$n\ge 2$ is an integer $$tr : \mathbb F_{2^n} \to \mathbb F_{2} \\ tr(x)=x+x^2+x^{2^2}+\cdots x^{2^{n-1}}$$ is the absolute trace map
For fixed constants $\alpha, \theta \in \mathbb F_{2^n} $ define the following map
$$\phi : \mathbb F_{2^n} \to\mathbb F_{2^n}\\ \phi(y)= y+\alpha tr(\theta y)$$
My aim is to show that $\phi(y)$ is a permutation i.e. set bijection if and only if $tr(\alpha \theta)=0$
1.) $tr(\alpha \theta)=0$ iff the map is a permutation of $\mathbb F_{2^n}$
2.) Also $\phi \circ \phi = Identity$ iff the map is a permutation of $\mathbb F_{2^n}$ (Right to left implication is trivial but having bad time about the other implication)
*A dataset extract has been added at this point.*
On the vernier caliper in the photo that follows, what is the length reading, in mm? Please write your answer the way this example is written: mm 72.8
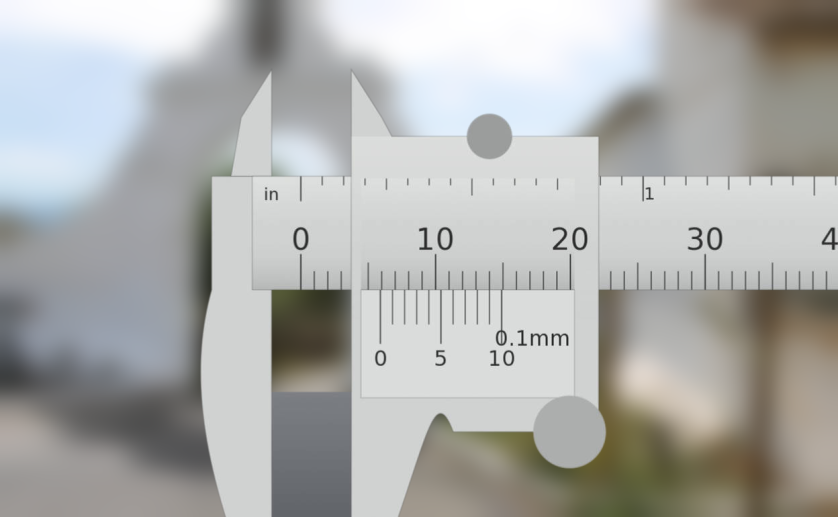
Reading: mm 5.9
For 1.) I tried to manupule the equation putting the fixed values $\alpha, \theta \in \mathbb F_{2^n} $
and gained $$\phi(\alpha)=\alpha+\alpha tr(\alpha \theta)$$
also tried a lot of variables with additional inverses. The trick I think to think that trace function only has two results $0, 1$ but couldnot finish the proof.
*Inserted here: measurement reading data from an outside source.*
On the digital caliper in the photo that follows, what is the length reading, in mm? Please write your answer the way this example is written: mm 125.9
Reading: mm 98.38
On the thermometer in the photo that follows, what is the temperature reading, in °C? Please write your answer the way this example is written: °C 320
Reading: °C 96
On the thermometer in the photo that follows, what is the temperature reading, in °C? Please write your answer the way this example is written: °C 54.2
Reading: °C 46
The same manipulations are also tried for 2.) but here for the inverse direction when writing for an arbitrary $x$ $$\phi \phi(x)=x+\alpha tr(x \theta)+\alpha tr(x \theta)+\alpha tr\left( \alpha tr(x \theta)\right)$$
since trace function only has two results $0, 1$ I think I can conclude the last line is equal only to x which shows the statement is true.
Any help, proof, hint would be highly appreciated.